Но одежда денди, несмотря на внешнюю простоту и неброскость, была очень дорога. Покрой должен быть совершенным. Поэтому стало модным шить у «своего» портного. Теперь Дювернуа пребывал в затруднении — послать ли заказ Жаку Ригу, у которого шил до сих пор — или сделать заказ у портного Этьенна, чьи костюмы были просто великолепны? Он хотел выглядеть столь же мужественно, как и его сиятельство.

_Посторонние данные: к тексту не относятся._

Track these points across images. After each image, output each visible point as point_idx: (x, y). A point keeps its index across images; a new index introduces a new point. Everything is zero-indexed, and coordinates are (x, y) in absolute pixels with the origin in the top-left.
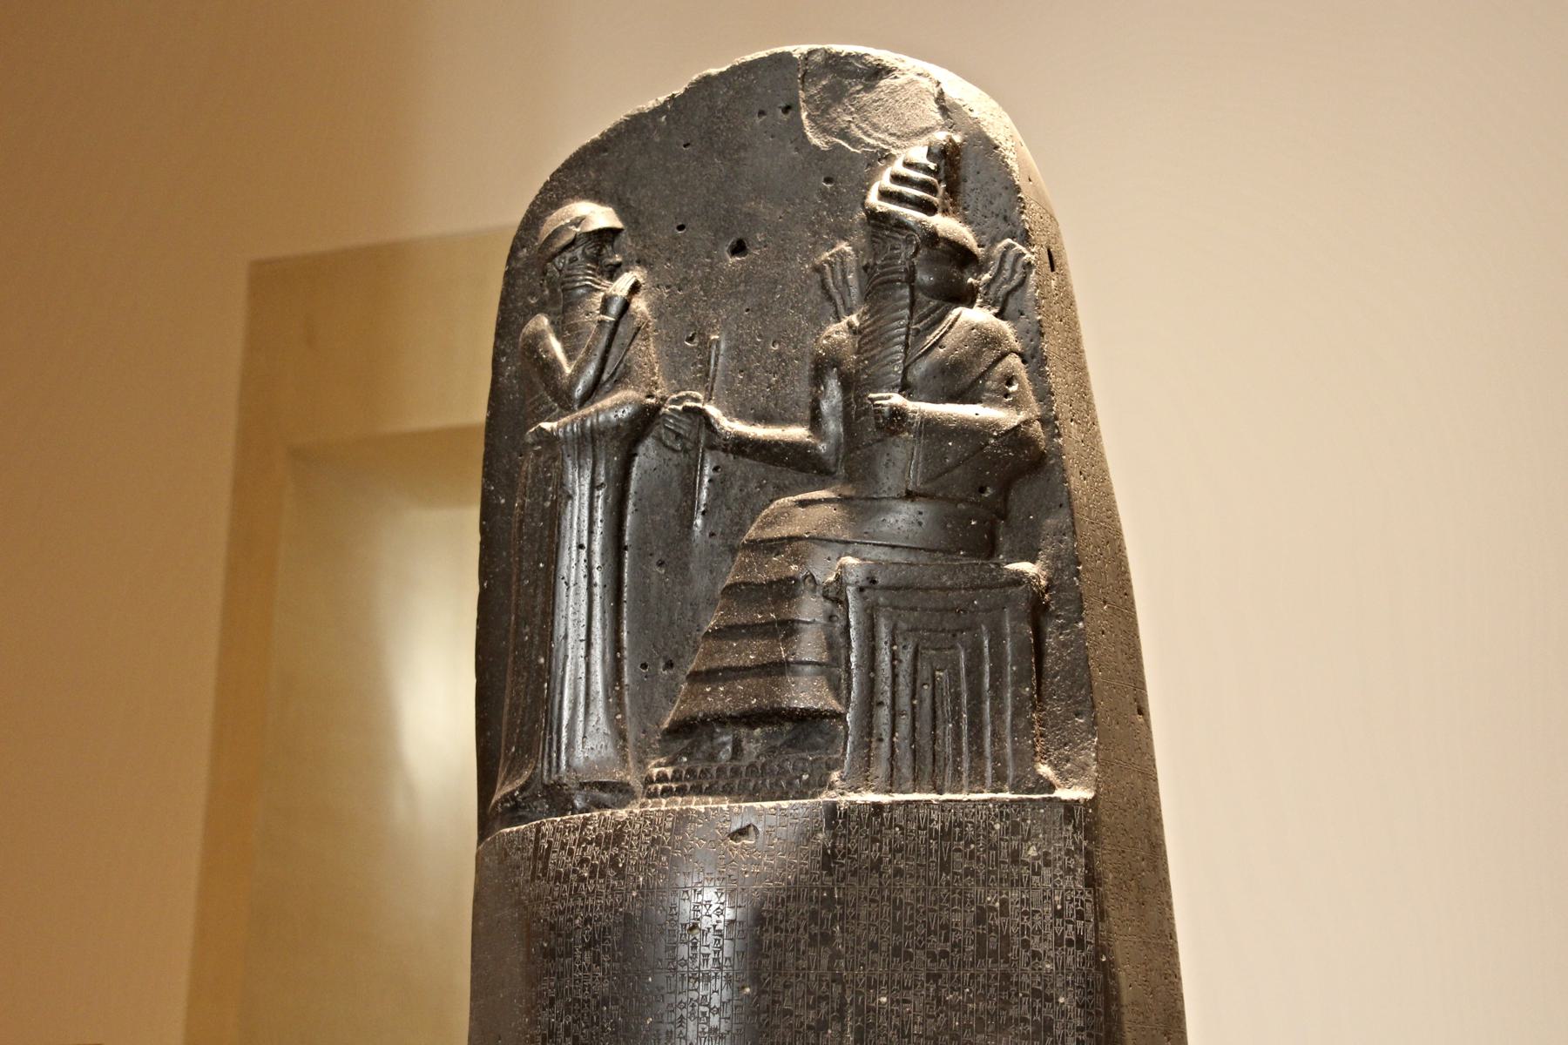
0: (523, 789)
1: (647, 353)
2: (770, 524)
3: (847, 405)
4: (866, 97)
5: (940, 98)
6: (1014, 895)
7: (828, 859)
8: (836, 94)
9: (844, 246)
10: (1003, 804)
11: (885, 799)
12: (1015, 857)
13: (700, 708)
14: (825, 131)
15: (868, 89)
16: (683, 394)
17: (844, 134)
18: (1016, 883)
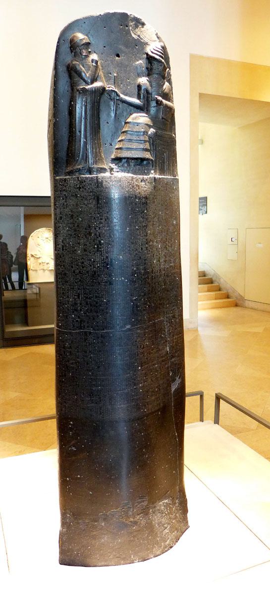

Мсье Виларсо де Торан похвалил мсье Луи Гореля, у которого шил сам. У него превосходный вкус, и Этьенн вполне доверял ему в выборе расцветки жилета, покроя и сочетания частей его гардероба. Он предоставил в распоряжение приятеля всё своё понимание, но, так как был прекрасно воспитан и безупречно учтив, то и словом не обмолвился о том, что субтильный Дювернуа может претендовать разве что на изящество — но никак не на мужество, ибо узкие плечи и худоба Огюстена потребовали бы от портного — будь он даже Господь Бог — невозможного.

— Мы не в силах научить буржуа носить сапоги и панталоны так же безупречно, как это делаем мы, денди, и тратить свое состояние со вкусом, — разглагольствовал между тем Огюстен, — и я решительно против того, чтобы двери в храм элегантности были открыты для толпы. Нет существа, менее похожего на человека, чем человек с улицы, не правда ли? Чтобы быть элегантным, надо, по меньшей мере, иметь вкус. Мелким торговцам, деловым людям и преподавателям гуманитарных наук элегантность обрести не дано… Вы согласны, граф?

Граф не хотел спорить и согласился, про себя отметив, что выпады Дювернуа против Клермона становятся все более частыми. Ну, причём тут гуманитарные науки, скажите, ради Бога? Сам же Дювернуа смешил и раздражал его. В Париже он как-то не обращал внимания, насколько тот пошл…Более близкое общение открыло, увы, лишь убожество интересов и пустоту. И этот глупец толкует об элегантности? Горе-модник, который ни на минуту не прекращает погони за совершенством и приходит в ужас от малейшей морщинки на рубашке, трудится до седьмого пота, чтобы добиться никому не нужной безукоризненности, забывая, что вымученная элегантность — все равно что вчерашний обед…

— Умение одеваться — это плод привычки и чувства меры, Тентен, — заметил граф, несмотря на раздражение, спокойно и обходительно. — Ведь простота роскоши сменилась роскошью простоты. А это значит, что человек со вкусом должен быть скромен в своих запросах, всякая вещь должна быть тем, чем она является. Следует помнить, что слишком дорогие украшения не производят должного впечатления, а пестрота неизменно ведёт к безвкусице. Вот и всё.